**What the task requires**
The first line to keep is the one containing "Sat May 05, 2007 8:47 pm"; restate it and all lines after it through the end of the material, word for word and nothing else.

**Given entries**

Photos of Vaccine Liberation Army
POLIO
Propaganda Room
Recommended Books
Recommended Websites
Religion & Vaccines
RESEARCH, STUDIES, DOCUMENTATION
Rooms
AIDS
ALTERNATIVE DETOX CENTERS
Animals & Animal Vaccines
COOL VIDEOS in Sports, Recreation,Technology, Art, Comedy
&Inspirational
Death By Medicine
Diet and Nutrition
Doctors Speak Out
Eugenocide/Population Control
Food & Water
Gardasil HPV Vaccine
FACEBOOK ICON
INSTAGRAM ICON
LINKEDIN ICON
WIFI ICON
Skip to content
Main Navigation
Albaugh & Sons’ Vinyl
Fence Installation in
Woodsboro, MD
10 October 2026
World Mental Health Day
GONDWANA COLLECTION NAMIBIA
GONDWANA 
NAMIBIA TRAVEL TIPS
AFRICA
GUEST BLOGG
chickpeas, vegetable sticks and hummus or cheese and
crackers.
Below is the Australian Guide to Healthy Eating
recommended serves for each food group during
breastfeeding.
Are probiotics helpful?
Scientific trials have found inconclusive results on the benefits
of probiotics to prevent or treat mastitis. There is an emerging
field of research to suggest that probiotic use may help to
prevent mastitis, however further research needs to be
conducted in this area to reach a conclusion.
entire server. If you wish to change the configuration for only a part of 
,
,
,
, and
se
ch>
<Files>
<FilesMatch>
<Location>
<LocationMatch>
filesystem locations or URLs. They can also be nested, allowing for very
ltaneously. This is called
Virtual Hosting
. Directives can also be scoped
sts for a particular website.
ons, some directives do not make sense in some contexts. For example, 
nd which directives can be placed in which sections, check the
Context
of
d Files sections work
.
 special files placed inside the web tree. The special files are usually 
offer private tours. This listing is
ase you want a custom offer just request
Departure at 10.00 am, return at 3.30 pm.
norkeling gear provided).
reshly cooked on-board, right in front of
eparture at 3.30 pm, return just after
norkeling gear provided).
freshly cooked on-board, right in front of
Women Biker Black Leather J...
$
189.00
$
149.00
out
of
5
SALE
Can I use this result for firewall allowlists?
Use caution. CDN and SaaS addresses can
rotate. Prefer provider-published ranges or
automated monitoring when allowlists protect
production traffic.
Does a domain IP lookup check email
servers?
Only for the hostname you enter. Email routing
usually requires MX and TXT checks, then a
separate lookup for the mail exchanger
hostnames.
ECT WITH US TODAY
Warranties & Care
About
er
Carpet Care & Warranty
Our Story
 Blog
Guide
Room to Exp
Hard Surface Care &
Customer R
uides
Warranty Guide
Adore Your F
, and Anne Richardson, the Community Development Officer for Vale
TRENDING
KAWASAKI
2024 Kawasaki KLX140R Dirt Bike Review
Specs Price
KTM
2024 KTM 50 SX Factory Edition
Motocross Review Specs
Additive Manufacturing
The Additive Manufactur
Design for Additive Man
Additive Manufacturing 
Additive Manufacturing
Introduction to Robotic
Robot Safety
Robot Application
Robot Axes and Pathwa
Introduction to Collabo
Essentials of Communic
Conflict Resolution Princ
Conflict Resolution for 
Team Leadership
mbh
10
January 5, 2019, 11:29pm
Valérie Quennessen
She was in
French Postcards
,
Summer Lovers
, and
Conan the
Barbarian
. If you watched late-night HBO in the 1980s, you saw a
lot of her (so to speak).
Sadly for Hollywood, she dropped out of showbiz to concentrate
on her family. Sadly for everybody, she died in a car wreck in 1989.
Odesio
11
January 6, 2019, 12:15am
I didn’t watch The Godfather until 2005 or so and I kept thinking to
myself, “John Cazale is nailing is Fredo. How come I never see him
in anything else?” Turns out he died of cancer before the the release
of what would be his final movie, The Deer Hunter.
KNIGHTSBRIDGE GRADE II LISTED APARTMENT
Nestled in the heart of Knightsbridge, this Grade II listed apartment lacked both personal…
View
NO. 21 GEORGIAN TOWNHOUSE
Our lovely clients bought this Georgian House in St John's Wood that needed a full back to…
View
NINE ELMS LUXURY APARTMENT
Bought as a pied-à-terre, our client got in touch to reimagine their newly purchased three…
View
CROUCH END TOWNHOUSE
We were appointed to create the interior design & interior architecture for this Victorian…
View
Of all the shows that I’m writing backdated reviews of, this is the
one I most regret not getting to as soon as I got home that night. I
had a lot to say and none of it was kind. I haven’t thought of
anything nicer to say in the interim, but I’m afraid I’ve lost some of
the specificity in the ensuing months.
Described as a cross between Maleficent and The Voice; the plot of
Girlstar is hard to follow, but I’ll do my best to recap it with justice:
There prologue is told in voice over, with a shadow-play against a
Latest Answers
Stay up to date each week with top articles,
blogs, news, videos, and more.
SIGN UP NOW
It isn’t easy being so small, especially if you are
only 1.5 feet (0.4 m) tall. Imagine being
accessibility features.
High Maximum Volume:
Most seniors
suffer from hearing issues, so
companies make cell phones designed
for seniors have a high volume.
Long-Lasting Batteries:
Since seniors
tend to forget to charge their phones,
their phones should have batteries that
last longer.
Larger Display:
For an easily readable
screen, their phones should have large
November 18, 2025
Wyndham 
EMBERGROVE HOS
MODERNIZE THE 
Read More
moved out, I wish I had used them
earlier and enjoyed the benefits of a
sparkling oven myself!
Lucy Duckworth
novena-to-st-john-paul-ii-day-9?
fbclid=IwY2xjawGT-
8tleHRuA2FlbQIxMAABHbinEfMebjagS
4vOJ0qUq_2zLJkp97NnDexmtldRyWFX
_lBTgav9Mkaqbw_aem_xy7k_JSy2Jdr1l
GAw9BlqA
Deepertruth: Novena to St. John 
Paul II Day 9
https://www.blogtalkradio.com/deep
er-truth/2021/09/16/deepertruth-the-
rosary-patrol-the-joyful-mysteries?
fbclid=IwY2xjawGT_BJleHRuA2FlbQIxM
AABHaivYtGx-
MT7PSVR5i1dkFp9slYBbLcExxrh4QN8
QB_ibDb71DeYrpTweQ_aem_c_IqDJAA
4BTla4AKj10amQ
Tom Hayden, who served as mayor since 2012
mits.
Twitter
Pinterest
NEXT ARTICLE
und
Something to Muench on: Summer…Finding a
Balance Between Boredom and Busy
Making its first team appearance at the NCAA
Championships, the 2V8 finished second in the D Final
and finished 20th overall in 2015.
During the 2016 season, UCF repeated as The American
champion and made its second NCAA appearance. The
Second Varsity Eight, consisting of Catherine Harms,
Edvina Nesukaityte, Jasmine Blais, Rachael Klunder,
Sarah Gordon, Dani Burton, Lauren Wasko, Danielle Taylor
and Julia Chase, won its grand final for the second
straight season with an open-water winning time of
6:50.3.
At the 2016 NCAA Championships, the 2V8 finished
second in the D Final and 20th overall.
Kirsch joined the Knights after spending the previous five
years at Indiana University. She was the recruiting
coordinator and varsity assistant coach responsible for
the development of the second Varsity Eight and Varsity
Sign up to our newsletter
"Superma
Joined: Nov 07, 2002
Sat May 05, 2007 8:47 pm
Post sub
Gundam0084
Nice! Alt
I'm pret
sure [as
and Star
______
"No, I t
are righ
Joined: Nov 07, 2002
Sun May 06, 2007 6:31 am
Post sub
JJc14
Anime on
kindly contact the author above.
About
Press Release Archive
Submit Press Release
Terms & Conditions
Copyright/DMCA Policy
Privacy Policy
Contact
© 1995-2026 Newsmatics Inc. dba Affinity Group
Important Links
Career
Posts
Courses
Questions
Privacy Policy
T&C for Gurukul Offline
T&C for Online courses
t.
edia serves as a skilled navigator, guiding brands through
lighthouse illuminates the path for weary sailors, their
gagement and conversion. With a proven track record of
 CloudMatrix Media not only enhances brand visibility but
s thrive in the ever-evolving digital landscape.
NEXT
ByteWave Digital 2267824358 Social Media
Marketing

**Answer box**
Sat May 05, 2007 8:47 pm
Post sub
Gundam0084
Nice! Alt
I'm pret
sure [as
and Star
______
"No, I t
are righ
Joined: Nov 07, 2002
Sun May 06, 2007 6:31 am
Post sub
JJc14
Anime on
kindly contact the author above.
About
Press Release Archive
Submit Press Release
Terms & Conditions
Copyright/DMCA Policy
Privacy Policy
Contact
© 1995-2026 Newsmatics Inc. dba Affinity Group
Important Links
Career
Posts
Courses
Questions
Privacy Policy
T&C for Gurukul Offline
T&C for Online courses
t.
edia serves as a skilled navigator, guiding brands through
lighthouse illuminates the path for weary sailors, their
gagement and conversion. With a proven track record of
 CloudMatrix Media not only enhances brand visibility but
s thrive in the ever-evolving digital landscape.
NEXT
ByteWave Digital 2267824358 Social Media
Marketing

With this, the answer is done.